Même au sein des niveaux les plus classiques, on sent que les équipes d’Evil Raptor ont essayé de varier, autant que faire se peut avec leurs moyens qu’on imagine limités, les situations. Ce n’est pas révolutionnaire, mais, par exemple, ajouter des (micro) jeux pour les phases de hacking, spécialité d’Exe, ou planquer quelques collectibles au sein des stages permet d’aérer l’ensemble efficacement. On a ainsi pu s’atteler à notre héroïque tâche sans jamais ressentir la moindre lassitude, bien au contraire.
Il y a tellement à redire sur la dernière production d’Evil Raptor. Objectivement, Akimbot est un jeu cabossé de partout. Entre son équilibre discutable, son manque de fluidité ou son socle ludique, comme ses graphismes, datés, on pourrait se dire qu’il est un jeu à fuir comme la Peste. Et pourtant, lorsque l’on parcoure son aventure, on ressent le cœur qu’y ont mis les équipes de développement, et toute leur envie de bien faire.
Si on ne peut nier que ses idées ne sont pas souvent bien réalisées, elles sont pourtant présentes en nombre et on ne s’ennuie jamais durant la grosse dizaine d’heures de jeu proposée. On y retrouve l’esprit qui animait le jeu vidéo dans les années 2000, quand tout était encore à faire, que les studios tentaient de nouvelles approches et expérimentaient continuellement (avec plus ou moins de réussites).

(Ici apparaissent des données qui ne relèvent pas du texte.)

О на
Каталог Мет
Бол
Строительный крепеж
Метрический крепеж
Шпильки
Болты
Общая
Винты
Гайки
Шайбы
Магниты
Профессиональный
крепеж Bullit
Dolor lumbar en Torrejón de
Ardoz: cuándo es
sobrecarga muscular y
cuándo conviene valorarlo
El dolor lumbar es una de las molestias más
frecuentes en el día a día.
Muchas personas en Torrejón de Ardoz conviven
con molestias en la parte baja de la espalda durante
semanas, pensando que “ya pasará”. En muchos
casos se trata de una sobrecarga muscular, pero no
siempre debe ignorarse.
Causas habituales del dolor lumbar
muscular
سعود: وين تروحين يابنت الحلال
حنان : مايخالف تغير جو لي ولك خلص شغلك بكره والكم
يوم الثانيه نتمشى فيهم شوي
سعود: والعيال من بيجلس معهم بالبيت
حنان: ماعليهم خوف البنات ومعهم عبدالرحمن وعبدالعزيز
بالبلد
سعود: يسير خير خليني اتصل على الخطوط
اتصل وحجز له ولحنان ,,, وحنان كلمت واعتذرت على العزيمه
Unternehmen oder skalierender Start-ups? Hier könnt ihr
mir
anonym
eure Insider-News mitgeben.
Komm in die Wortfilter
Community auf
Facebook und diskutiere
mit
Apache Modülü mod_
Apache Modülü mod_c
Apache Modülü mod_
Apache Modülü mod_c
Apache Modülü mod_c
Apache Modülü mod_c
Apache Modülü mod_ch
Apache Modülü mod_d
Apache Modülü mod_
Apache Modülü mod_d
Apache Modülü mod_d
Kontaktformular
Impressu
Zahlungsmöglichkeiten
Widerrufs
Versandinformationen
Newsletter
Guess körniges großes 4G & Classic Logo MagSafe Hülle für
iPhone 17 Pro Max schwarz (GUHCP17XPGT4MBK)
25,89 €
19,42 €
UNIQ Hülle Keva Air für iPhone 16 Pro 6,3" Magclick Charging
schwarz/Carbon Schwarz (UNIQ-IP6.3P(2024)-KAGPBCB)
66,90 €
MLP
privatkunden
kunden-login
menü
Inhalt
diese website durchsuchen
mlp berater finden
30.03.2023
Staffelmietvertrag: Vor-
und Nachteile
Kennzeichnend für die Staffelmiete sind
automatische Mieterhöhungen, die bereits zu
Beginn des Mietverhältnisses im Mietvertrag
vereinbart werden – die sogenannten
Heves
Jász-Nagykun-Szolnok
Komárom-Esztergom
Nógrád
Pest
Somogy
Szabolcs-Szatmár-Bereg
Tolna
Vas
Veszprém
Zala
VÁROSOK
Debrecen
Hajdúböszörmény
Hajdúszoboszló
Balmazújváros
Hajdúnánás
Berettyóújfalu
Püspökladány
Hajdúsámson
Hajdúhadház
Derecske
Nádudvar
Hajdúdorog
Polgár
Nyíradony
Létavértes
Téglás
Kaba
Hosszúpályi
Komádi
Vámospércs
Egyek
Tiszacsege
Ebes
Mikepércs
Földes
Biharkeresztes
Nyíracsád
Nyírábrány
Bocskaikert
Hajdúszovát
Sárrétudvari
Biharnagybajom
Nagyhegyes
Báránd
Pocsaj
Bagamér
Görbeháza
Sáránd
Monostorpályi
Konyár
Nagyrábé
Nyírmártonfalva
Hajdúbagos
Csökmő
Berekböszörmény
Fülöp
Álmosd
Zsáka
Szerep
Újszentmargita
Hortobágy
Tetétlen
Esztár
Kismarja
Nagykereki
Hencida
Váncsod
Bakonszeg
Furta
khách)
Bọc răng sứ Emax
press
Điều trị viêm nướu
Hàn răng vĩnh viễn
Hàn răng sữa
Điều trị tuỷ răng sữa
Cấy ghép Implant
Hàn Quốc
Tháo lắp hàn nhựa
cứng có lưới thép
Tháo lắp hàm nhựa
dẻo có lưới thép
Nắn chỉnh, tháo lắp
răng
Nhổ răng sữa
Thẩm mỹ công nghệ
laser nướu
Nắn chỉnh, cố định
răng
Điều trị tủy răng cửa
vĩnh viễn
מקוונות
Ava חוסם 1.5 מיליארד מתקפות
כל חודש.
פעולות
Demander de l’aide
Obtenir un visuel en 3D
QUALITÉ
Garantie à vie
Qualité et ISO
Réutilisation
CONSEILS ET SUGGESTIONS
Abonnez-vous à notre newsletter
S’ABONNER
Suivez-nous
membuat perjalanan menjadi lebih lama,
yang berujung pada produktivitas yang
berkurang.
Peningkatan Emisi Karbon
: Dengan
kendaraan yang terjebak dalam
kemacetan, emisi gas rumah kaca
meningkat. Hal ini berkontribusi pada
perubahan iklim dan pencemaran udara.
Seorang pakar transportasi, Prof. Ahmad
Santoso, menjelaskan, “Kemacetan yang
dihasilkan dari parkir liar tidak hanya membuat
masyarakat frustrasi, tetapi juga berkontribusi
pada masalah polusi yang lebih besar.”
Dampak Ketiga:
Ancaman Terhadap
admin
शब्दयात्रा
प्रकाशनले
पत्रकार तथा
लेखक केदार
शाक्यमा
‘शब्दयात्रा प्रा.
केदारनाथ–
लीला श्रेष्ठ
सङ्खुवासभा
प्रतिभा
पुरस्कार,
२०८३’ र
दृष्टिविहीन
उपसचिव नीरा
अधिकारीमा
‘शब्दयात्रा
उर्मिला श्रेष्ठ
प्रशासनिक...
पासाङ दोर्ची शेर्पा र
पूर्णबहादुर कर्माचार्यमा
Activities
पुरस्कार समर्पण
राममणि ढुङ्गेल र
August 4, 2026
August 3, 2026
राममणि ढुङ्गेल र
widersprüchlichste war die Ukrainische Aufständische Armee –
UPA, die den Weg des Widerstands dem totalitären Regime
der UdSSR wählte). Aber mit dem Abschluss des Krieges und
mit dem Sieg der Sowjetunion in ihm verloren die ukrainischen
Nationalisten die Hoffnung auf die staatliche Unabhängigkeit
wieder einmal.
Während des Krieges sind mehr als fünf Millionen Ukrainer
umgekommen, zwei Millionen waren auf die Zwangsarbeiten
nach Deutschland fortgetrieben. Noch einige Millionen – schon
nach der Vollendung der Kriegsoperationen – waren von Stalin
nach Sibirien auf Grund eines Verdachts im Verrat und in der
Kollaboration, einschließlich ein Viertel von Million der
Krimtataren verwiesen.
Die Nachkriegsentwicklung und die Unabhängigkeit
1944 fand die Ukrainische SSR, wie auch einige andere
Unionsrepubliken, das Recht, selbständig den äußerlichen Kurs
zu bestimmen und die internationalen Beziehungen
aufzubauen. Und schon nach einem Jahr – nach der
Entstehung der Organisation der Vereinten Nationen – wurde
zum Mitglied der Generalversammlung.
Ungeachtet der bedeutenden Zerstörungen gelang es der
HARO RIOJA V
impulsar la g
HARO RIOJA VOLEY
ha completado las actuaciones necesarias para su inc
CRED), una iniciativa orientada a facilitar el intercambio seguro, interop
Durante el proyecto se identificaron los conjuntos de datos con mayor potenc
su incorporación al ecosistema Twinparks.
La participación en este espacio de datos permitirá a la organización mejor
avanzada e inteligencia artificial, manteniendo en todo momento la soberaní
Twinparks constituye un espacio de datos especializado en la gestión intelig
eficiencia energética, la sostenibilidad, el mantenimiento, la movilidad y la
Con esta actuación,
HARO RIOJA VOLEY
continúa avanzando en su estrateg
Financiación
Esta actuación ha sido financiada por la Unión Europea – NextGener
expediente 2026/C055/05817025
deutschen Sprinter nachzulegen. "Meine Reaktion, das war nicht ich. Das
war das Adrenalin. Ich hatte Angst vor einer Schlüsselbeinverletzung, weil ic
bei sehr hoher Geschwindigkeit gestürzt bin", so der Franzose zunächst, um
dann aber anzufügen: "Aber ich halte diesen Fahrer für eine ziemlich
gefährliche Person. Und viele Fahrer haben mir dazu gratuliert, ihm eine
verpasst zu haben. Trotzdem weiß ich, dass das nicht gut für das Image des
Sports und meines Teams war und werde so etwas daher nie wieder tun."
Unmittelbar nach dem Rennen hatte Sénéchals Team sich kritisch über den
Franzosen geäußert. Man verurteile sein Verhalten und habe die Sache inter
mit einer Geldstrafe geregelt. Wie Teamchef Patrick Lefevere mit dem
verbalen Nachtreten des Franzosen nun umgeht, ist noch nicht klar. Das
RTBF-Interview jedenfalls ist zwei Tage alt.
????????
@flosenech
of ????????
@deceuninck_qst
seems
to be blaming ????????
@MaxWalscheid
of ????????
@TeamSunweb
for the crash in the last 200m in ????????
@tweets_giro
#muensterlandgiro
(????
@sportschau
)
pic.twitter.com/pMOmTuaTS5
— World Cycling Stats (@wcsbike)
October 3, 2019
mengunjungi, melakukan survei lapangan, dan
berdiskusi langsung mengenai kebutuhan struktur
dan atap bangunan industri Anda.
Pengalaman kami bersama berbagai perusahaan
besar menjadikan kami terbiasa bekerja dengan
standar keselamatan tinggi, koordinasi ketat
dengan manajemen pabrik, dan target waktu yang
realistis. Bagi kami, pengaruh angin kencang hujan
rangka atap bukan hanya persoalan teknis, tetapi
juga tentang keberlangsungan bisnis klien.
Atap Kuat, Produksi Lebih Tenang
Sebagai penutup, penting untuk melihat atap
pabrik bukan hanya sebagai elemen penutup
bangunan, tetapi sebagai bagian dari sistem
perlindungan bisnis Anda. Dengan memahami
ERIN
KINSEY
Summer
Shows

Et puis quel duo ! Porté, notamment, par l’acting de Ryan Highley et Pierre-François Pistorio dans leurs rôles d’Exe et Shipset, l’écriture d’Akimbot, et surtout ses dialogues, sont remarquables, et ont fait partie intégrante de notre envie de poursuivre l’aventure jusqu’à son terme. Le titre a une âme, ce petit on-ne-sait-quoi qui le rend si attachant. Akimbot n’est pas qu’un plaisir coupable, il est surtout l’un de nos jolis coups de cœur de cette année.